Others ask, “What about your third bedroom?” My husband uses it for his office. We thought about having her crib in there at night and having her nap in the pack and play during the day in our room, but that hasn’t happened yet either.

This brings me back to my original point: she’s still in our room. It was nice for the first couple of months. Breastfeeding, putting the pacifier back in, hearing her breathe, etc. were all easier when she was right beside me. It worked for a while, and then it didn’t.

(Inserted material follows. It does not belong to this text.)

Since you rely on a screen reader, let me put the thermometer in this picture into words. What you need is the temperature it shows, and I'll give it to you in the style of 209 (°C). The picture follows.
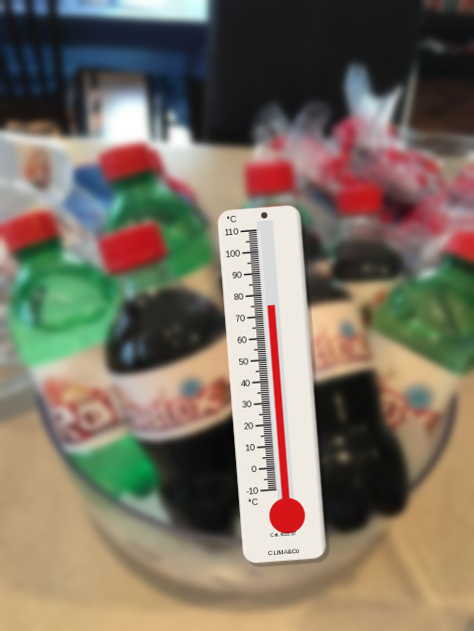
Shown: 75 (°C)
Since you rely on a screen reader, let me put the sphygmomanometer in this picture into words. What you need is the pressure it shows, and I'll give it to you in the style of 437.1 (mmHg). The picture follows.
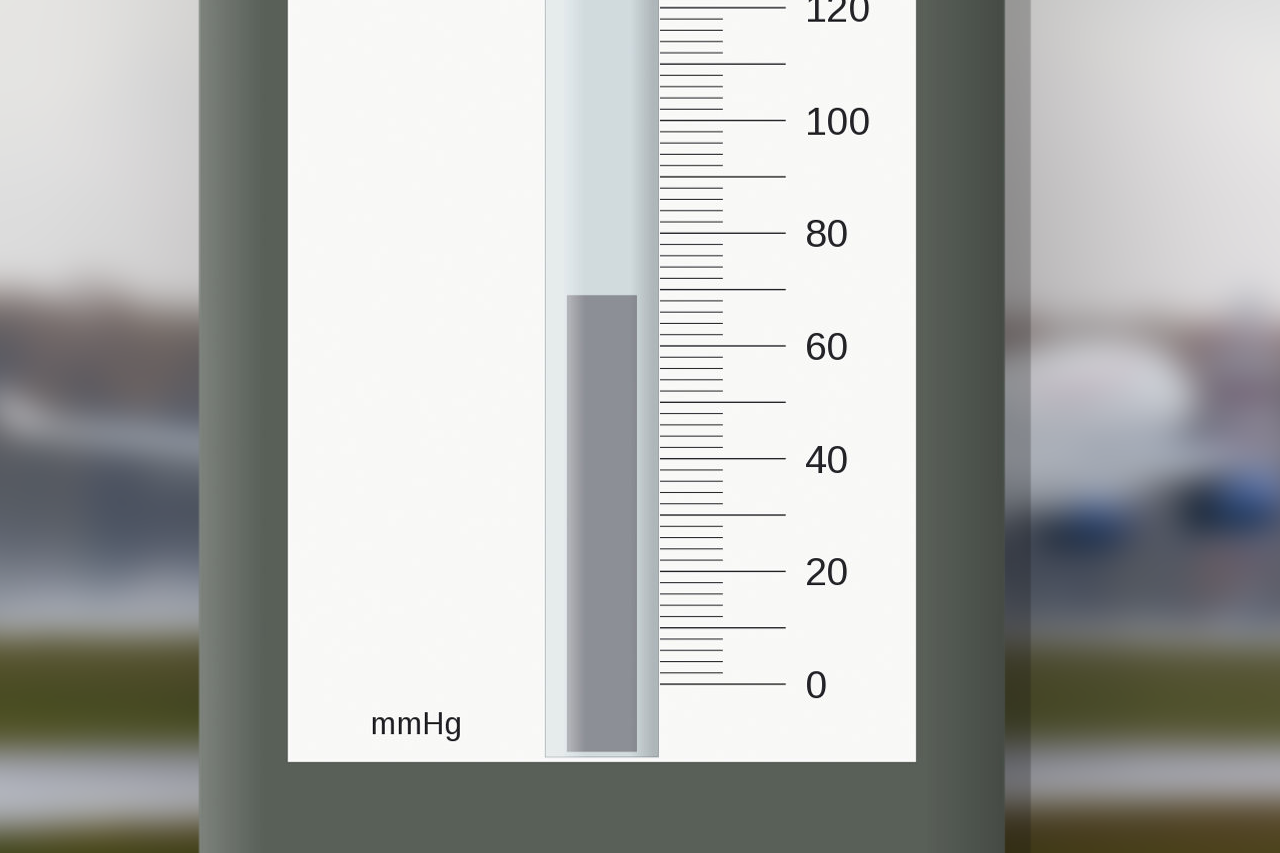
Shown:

And somehow, we ended up with her in our bed. She didn’t sleep well in her pack-n-play when we transitioned to that. It was just easier. Me in the middle of our bed, facing her. My husband is on the other side. All of us squished in our queen-sized bed. (And following the seven ways to make bed-sharing safer.) That didn’t work for long. We’re in phase five (or six?!) of “making it work for right now.” She is sleeping at night in her crib (mostly). I am still in the bedroom, and my husband is on the couch searching for a good night’s sleep. 

What I wish I had known is that “the AAP also published research that found that after four months, room sharing results in less nighttime sleep and more night wakings for infants.” I feel like we’re a textbook case of this quote. She is still waking up twice, sometimes it’s hard to get her to go back to sleep, and frequently fusses around 4:30 AM.  Had I known this fact, I would have thought harder about moving her out of our room and into the office, knowing that a baby doesn’t care what a room looks like. 

Until then, I welcome any advice from moms on how you’ve made room-sharing work for YOU because sharing a room is hard–at least for us.